Stored data entries:
------------------------------------------------

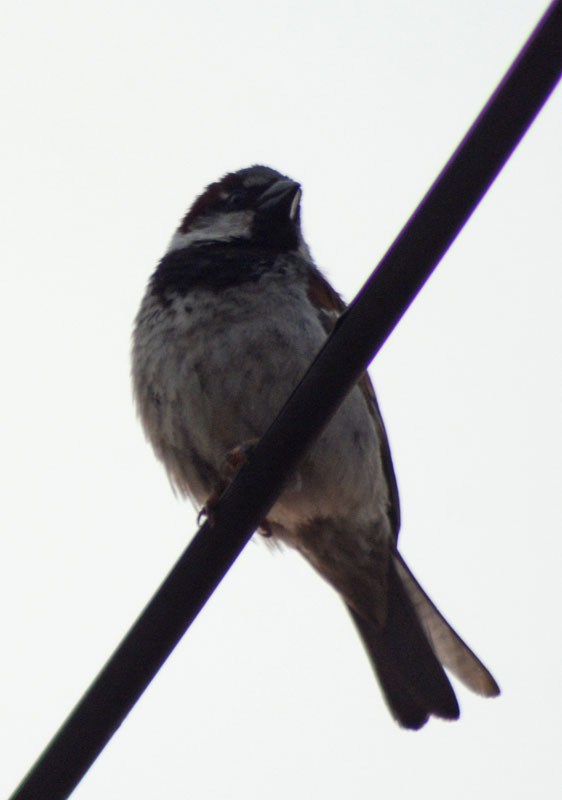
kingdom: Animalia
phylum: Chordata
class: Aves
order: Passeriformes
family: Passeridae
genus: Passer
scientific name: Passer domesticus
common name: House sparrow
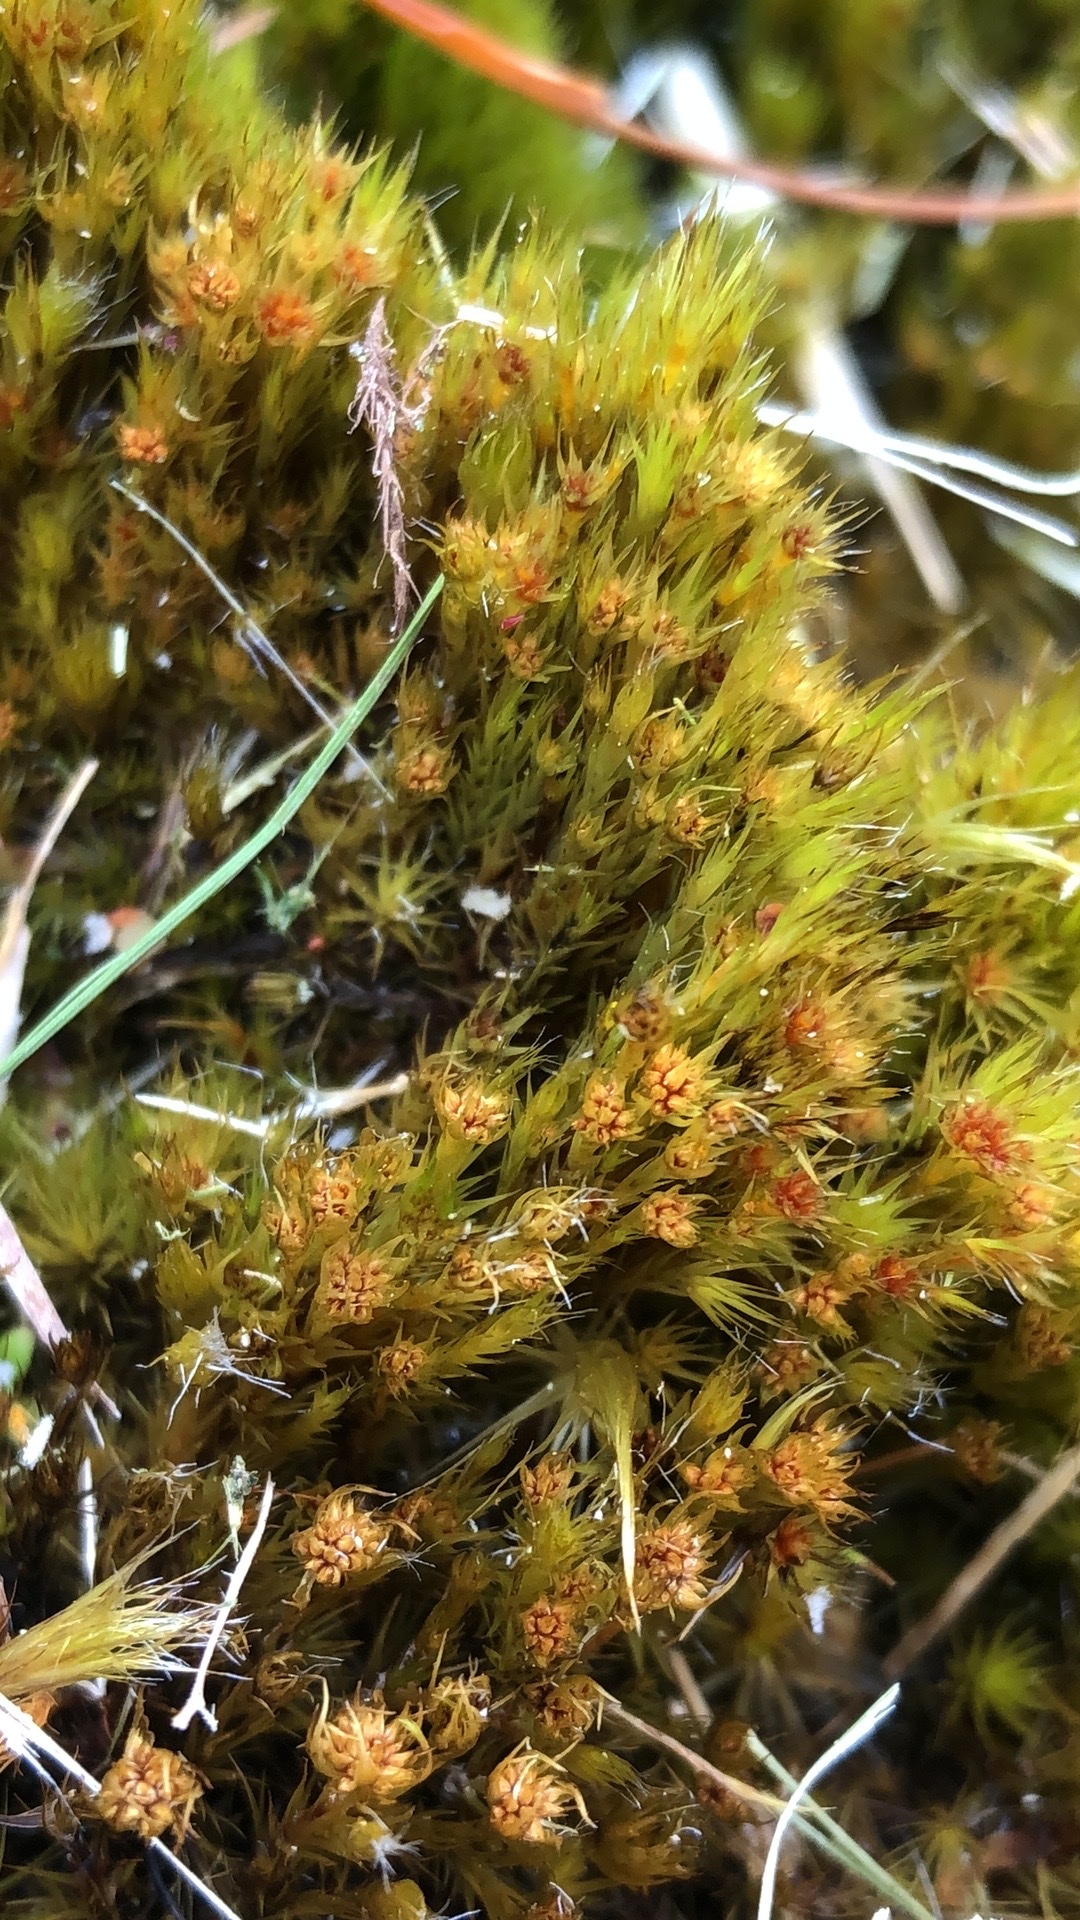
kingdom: Plantae
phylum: Bryophyta
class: Bryopsida
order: Dicranales
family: Leucobryaceae
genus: Campylopus
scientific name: Campylopus introflexus
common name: Heath star moss
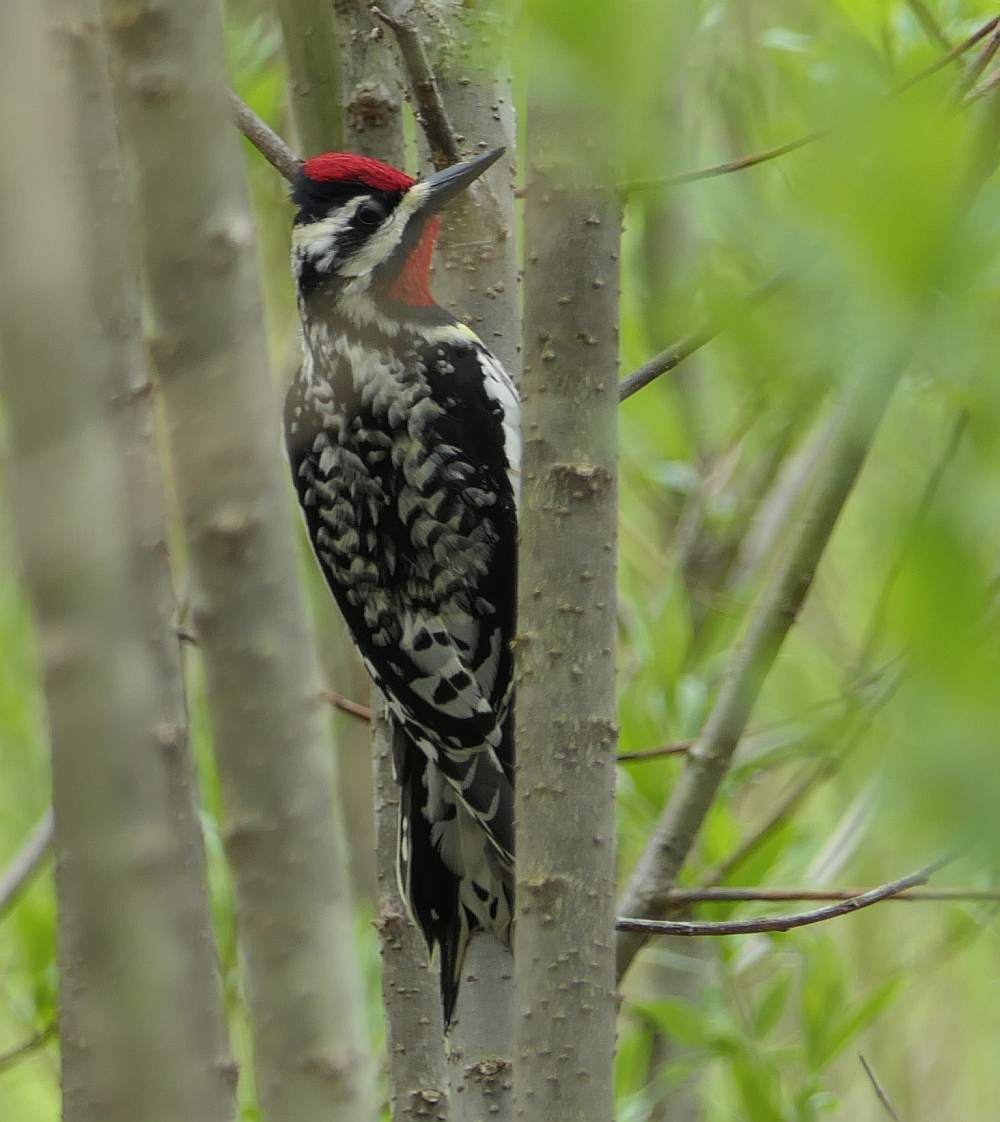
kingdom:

------------------------------------------------

**Stated problem:** Rewrite the listing from the line with "phylum: Bryophyta" through the end, changing "common name" to "vernacular name" and keeping everything else the same. Leave out the picture lines.

**Exercise answer:**
phylum: Bryophyta
class: Bryopsida
order: Dicranales
family: Leucobryaceae
genus: Campylopus
scientific name: Campylopus introflexus
vernacular name: Heath star moss
kingdom:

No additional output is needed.